* Completa lo siguiente:
1 – Según el texto sobre el poder de las palabras, ¿cuál es para Chomsky el uso principal del lenguaje?
2 – En el texto sobre el poder de las palabras, ¿con qué fin se usó en 2007 el refrán "como canta el abad repite el sacristán"? Responde en una a tres oraciones.
3 – Prosigue el texto sobre el poder de las palabras a partir de su último párrafo.

* Texto proporcionado:

******************************

PALABRAS · PODER · LINGUÍSTICA · BEHAVIURAL SCIENCE

¿Quién es dueño de la verdad verdadera? ¿el abad o el sacristán?

El 2007 usé el refrán “como canta el abad repite el sacristán” para explicar la relación influyente de los medios hacia las audiencias.

Escribí: “esto del buzz marketing es tan antiguo como la frase componitur orbis regis ad exemplum”.

Componitur orbis regis ad exemplum

Para 1815, la frase significaba que los súbditos seguían los dictámenes y ejemplos de sus superiores. Sin cuestionarlos. O que los alumnos obedecían los contenidos de sus maestros, sin analizarlos.

¿Era el poder de las palabras?

Chomsky decía que el lenguaje -ciertamente- es usado para comunicarnos. Pero su principal uso es interno. El lenguaje sirve para pensar.

Si digo “manzana roja” usted puede visualizar en su mente una manzana roja (siempre que conozca el rojo y la manzana, pero eso es otra historia).

Y David Shariamadari, en “Don’t believe a word” (2019), sostiene que el lenguaje es político. Es social. Es un vehículo. Una “unidad de significado”.

Las palabras -como las declaraciones, dibujos, memes, ecuaciones matemática, señales de tránsito o gestos- tienen un significado.

Ese significado -según el filósofo Ludwig Wittgenstein- es el uso que se le da a la(s) palabra(s) dentro del proceso lingüístico. Y es una falacia etimológica pensar que el verdadero significado depende del origen de la palabra.

******************************

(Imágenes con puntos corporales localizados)
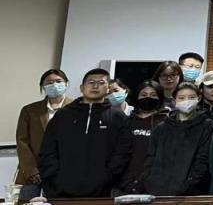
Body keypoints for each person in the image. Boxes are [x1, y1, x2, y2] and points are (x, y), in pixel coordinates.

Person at [38, 68, 127, 198]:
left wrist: (107, 177)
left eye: (101, 83)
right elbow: (47, 150)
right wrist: (54, 178)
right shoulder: (63, 115)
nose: (95, 86)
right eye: (91, 82)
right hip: (61, 190)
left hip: (102, 191)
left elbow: (122, 153)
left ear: (108, 88)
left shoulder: (118, 117)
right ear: (81, 87)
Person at [142, 82, 213, 196]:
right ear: (174, 100)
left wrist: (188, 185)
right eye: (181, 98)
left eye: (191, 97)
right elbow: (150, 157)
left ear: (199, 98)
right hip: (156, 190)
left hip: (190, 192)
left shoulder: (207, 125)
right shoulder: (161, 127)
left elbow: (203, 160)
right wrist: (148, 181)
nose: (187, 101)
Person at [15, 69, 73, 201]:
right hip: (33, 170)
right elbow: (22, 141)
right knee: (26, 201)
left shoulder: (76, 108)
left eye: (58, 81)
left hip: (64, 171)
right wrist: (31, 169)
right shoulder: (30, 110)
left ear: (66, 83)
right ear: (43, 86)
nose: (54, 85)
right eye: (49, 82)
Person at [110, 81, 168, 195]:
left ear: (160, 98)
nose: (148, 98)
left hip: (154, 185)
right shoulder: (126, 121)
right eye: (144, 94)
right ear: (137, 97)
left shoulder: (166, 123)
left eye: (153, 95)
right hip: (123, 185)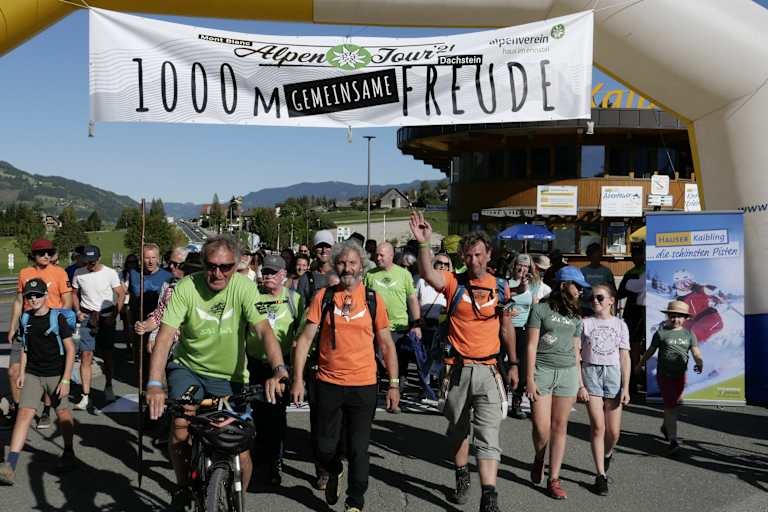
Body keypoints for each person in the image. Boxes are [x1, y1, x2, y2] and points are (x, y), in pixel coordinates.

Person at [145, 235, 289, 510]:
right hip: (189, 369)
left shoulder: (243, 288)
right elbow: (164, 339)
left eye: (226, 267)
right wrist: (154, 384)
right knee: (180, 430)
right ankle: (183, 486)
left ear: (236, 266)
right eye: (212, 265)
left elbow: (264, 331)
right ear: (202, 263)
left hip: (230, 377)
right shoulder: (187, 288)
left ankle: (238, 498)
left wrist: (279, 369)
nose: (218, 273)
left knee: (242, 450)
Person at [410, 211, 517, 512]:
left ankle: (489, 495)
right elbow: (429, 274)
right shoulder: (453, 282)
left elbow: (507, 327)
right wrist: (424, 244)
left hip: (489, 369)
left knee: (488, 434)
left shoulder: (501, 287)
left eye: (478, 255)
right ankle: (461, 477)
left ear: (488, 254)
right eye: (468, 256)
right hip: (456, 370)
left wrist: (516, 364)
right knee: (459, 430)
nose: (473, 261)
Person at [291, 239, 399, 512]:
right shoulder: (324, 297)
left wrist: (394, 383)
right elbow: (304, 340)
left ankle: (355, 501)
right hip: (328, 383)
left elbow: (386, 343)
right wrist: (297, 379)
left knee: (358, 447)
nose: (347, 267)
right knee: (323, 447)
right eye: (342, 262)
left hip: (364, 384)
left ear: (362, 266)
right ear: (335, 265)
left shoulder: (373, 299)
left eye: (352, 262)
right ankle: (334, 469)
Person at [0, 278, 77, 485]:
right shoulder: (25, 319)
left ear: (45, 296)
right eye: (29, 296)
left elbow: (70, 349)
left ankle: (69, 451)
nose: (33, 299)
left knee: (62, 414)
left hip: (56, 374)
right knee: (24, 413)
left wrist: (66, 379)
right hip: (34, 373)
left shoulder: (57, 318)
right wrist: (23, 373)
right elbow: (25, 348)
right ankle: (10, 465)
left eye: (37, 295)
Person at [526, 265, 589, 500]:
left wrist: (581, 383)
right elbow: (531, 346)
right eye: (578, 286)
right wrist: (529, 379)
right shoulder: (540, 309)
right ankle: (539, 456)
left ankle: (554, 478)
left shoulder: (575, 316)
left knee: (560, 427)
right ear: (564, 285)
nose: (581, 291)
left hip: (567, 375)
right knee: (541, 429)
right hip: (542, 372)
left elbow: (576, 351)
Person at [247, 254, 303, 486]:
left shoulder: (294, 299)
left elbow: (302, 333)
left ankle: (275, 461)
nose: (267, 276)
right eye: (265, 272)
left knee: (277, 415)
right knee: (257, 413)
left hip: (281, 366)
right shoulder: (252, 296)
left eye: (272, 272)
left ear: (283, 275)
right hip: (254, 363)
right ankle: (260, 454)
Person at [7, 239, 72, 429]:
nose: (46, 256)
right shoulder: (24, 273)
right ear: (33, 255)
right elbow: (19, 301)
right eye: (41, 253)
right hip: (26, 327)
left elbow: (67, 301)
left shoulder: (59, 272)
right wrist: (12, 326)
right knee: (13, 372)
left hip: (50, 328)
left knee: (46, 373)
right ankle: (19, 410)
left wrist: (58, 324)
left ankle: (45, 411)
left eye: (49, 252)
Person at [580, 284, 630, 495]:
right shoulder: (584, 323)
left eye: (600, 298)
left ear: (611, 300)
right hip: (591, 373)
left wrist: (626, 386)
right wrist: (580, 384)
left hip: (613, 375)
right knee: (598, 427)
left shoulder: (620, 325)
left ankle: (607, 454)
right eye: (592, 298)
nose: (595, 301)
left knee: (614, 432)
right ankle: (601, 475)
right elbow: (577, 354)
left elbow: (625, 356)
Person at [636, 300, 703, 455]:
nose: (676, 319)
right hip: (664, 376)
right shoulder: (661, 333)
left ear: (685, 318)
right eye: (672, 316)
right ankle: (673, 439)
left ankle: (666, 426)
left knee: (674, 404)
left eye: (680, 316)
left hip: (680, 376)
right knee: (671, 406)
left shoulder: (689, 334)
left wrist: (699, 362)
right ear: (667, 316)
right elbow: (650, 351)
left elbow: (695, 351)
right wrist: (640, 364)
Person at [364, 242, 422, 398]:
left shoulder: (404, 274)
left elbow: (412, 299)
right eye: (377, 254)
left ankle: (396, 390)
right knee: (375, 361)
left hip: (399, 327)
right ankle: (375, 390)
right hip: (376, 327)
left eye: (382, 255)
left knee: (399, 363)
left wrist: (416, 324)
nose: (378, 257)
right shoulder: (370, 275)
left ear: (391, 255)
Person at [71, 245, 125, 407]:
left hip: (106, 317)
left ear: (99, 258)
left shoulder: (110, 273)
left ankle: (108, 386)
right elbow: (73, 293)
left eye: (93, 261)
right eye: (87, 261)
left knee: (107, 355)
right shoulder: (78, 273)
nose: (90, 264)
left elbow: (121, 293)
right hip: (87, 317)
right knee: (86, 355)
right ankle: (86, 395)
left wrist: (114, 316)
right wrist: (78, 311)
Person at [129, 243, 173, 382]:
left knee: (157, 360)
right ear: (141, 258)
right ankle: (143, 393)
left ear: (158, 258)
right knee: (140, 361)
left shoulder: (167, 276)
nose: (150, 261)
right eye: (147, 258)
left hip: (159, 325)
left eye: (153, 257)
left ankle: (158, 388)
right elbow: (131, 298)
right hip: (139, 325)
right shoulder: (134, 274)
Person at [506, 254, 541, 419]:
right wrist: (507, 310)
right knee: (500, 362)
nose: (522, 269)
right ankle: (499, 394)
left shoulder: (533, 285)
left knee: (522, 365)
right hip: (505, 327)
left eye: (526, 267)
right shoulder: (506, 282)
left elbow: (535, 308)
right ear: (513, 266)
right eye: (519, 265)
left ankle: (516, 403)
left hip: (523, 328)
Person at [618, 243, 646, 394]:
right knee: (632, 347)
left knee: (644, 346)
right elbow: (620, 293)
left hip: (643, 313)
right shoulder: (631, 272)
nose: (637, 258)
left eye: (640, 254)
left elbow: (622, 292)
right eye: (635, 255)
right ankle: (634, 380)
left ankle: (640, 379)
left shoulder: (639, 272)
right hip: (634, 313)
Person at [672, 269, 725, 343]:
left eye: (686, 282)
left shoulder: (698, 289)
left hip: (711, 318)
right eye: (679, 284)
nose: (684, 286)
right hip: (694, 321)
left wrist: (715, 292)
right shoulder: (680, 300)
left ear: (691, 281)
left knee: (695, 331)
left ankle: (696, 349)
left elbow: (717, 294)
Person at [297, 230, 339, 306]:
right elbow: (301, 310)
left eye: (327, 246)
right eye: (320, 246)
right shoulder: (306, 279)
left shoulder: (341, 275)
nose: (324, 250)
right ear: (314, 249)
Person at [581, 243, 615, 312]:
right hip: (586, 308)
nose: (597, 256)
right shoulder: (582, 271)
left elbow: (613, 290)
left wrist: (613, 309)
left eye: (599, 254)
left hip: (603, 307)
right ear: (589, 256)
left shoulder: (606, 271)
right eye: (594, 254)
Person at [120, 254, 139, 342]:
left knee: (135, 324)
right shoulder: (122, 274)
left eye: (134, 262)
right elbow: (124, 290)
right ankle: (128, 343)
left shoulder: (140, 273)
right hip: (125, 302)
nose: (132, 265)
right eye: (130, 262)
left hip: (136, 303)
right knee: (126, 325)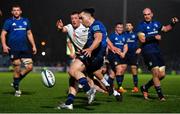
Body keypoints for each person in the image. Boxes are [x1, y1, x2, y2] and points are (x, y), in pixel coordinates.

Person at [137, 8, 178, 101]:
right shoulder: (141, 26)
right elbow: (142, 39)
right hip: (147, 52)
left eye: (148, 14)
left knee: (162, 75)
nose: (146, 16)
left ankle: (145, 87)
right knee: (155, 73)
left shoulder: (156, 23)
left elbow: (165, 29)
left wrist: (172, 23)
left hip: (157, 51)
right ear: (143, 16)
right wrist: (154, 37)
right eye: (145, 15)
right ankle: (161, 96)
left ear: (152, 14)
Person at [1, 5, 37, 97]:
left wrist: (33, 45)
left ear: (21, 11)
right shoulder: (8, 22)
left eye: (18, 10)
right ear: (12, 12)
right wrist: (4, 45)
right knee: (17, 68)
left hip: (24, 48)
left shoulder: (25, 21)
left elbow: (29, 33)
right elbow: (3, 34)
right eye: (14, 10)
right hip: (13, 49)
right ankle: (17, 90)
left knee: (30, 67)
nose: (16, 12)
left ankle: (16, 81)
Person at [107, 22, 128, 93]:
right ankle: (119, 87)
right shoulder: (112, 36)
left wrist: (124, 53)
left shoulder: (124, 36)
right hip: (113, 56)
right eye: (118, 27)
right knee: (119, 69)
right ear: (115, 28)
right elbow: (109, 46)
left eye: (121, 28)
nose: (120, 29)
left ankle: (107, 86)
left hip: (121, 56)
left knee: (114, 73)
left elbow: (125, 46)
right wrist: (118, 52)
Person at [124, 22, 141, 93]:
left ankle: (136, 87)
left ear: (132, 27)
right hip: (125, 54)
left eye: (129, 25)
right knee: (121, 69)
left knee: (134, 70)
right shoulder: (123, 34)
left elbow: (143, 41)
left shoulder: (136, 34)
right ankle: (119, 87)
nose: (128, 27)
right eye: (127, 25)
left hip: (133, 54)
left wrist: (140, 48)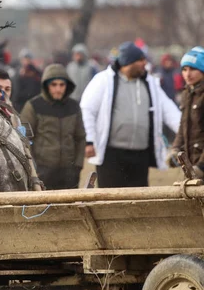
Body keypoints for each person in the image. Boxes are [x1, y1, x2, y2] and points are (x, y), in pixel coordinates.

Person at [81, 42, 180, 188]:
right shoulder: (103, 80)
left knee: (137, 201)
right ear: (128, 62)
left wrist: (186, 131)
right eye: (140, 60)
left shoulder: (150, 84)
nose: (144, 63)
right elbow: (88, 109)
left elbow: (169, 111)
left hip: (140, 156)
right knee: (110, 199)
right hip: (111, 155)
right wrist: (89, 140)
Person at [21, 64, 86, 189]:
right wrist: (33, 168)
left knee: (69, 207)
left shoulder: (74, 106)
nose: (58, 89)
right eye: (54, 85)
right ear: (46, 85)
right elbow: (25, 139)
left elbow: (80, 137)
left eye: (62, 85)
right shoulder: (33, 106)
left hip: (69, 172)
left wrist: (77, 166)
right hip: (42, 171)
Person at [167, 47, 204, 176]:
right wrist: (175, 149)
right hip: (192, 164)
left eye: (193, 69)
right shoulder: (187, 93)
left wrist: (201, 167)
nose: (187, 74)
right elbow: (183, 125)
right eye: (184, 69)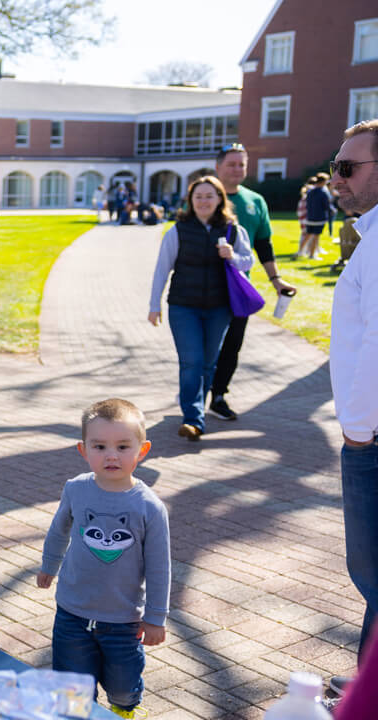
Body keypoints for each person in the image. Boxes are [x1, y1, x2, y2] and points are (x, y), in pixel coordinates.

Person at [37, 399, 170, 719]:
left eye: (123, 447)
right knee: (71, 685)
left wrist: (155, 617)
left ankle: (124, 709)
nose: (111, 455)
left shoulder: (149, 507)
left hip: (123, 620)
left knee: (123, 685)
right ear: (83, 450)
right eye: (100, 446)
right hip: (72, 612)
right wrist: (49, 565)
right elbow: (58, 530)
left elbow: (159, 567)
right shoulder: (76, 489)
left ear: (142, 450)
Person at [329, 118, 378, 696]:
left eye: (348, 167)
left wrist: (359, 432)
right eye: (335, 166)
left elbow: (375, 346)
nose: (336, 178)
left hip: (373, 438)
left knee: (373, 575)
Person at [148, 175, 254, 441]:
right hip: (183, 307)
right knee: (191, 361)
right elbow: (162, 269)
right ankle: (193, 419)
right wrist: (154, 305)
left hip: (219, 308)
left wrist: (232, 255)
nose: (203, 201)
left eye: (209, 196)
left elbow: (248, 261)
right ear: (190, 200)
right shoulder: (178, 230)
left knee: (208, 363)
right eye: (198, 196)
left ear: (220, 199)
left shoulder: (233, 230)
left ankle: (196, 412)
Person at [210, 143, 298, 421]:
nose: (237, 169)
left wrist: (276, 280)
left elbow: (263, 244)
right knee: (204, 346)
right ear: (218, 167)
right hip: (205, 287)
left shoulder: (255, 201)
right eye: (231, 164)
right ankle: (195, 395)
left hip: (239, 288)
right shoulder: (204, 195)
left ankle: (218, 395)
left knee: (232, 344)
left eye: (242, 164)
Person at [303, 173, 332, 260]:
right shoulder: (323, 192)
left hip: (310, 217)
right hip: (319, 218)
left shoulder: (310, 191)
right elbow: (326, 206)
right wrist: (332, 210)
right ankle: (312, 255)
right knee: (316, 237)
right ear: (323, 182)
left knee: (307, 235)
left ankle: (300, 252)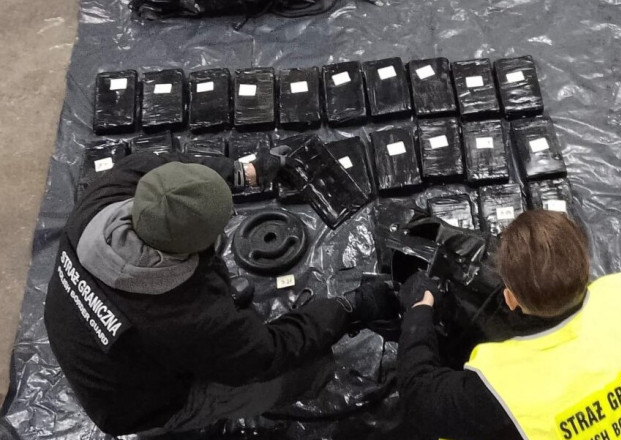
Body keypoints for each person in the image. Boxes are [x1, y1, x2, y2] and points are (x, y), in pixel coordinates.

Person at [44, 151, 397, 436]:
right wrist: (348, 307)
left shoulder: (112, 191)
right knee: (308, 367)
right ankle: (168, 425)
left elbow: (174, 166)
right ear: (195, 247)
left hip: (80, 340)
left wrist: (247, 171)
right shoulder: (184, 314)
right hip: (128, 404)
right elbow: (268, 354)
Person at [397, 210, 621, 440]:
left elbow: (419, 400)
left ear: (510, 299)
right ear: (586, 265)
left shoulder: (505, 384)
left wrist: (419, 310)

******************************

* Resultados del ejercicio:
1 – Su uso principal es interno: el lenguaje sirve para pensar.

2 – El refrán se usó para explicar la relación influyente de los medios hacia las audiencias.

3 –
Por tanto cuando el abad canta, él canta unas palabras pero también transmite unos significados. Pero cuando el sacristán repite las palabras del canto, ¿sólo las repite dejando inalterado el significado? ¿O le da un nuevo significado?

Para 2021, en la Sociedad Karaoke, se mantiene la relación influyente (y casi incuestionable) de medios en audiencias. Influencers en seguidores. Lideres religiosos en su feligresía.

Usted en su círculo social y familiar.

Por tanto, ¿podemos asumir que el significado transmitido -por el abad, el periodista o Usted- decanta sin cambios?

Cuando un periodista en el telediario anuncia un “paro” significa una “interrupción de una acción por causa de algo”. En su casa, Usted puede repetir la noticia como “protesta” o “huelga” y seguirá significando lo mismo.

Si el mensaje es el contenedor y el significado es el contenido, entonces podemos cambiar el primero sin cambiar el segundo.

Pero, ¿podemos no cambiar el contenedor y cambiar el contenido?

Cuando Usted dice “mandarina” puede referirse a la fruta cítrica; o puede significar a la actitud de un amigo frente a su pareja.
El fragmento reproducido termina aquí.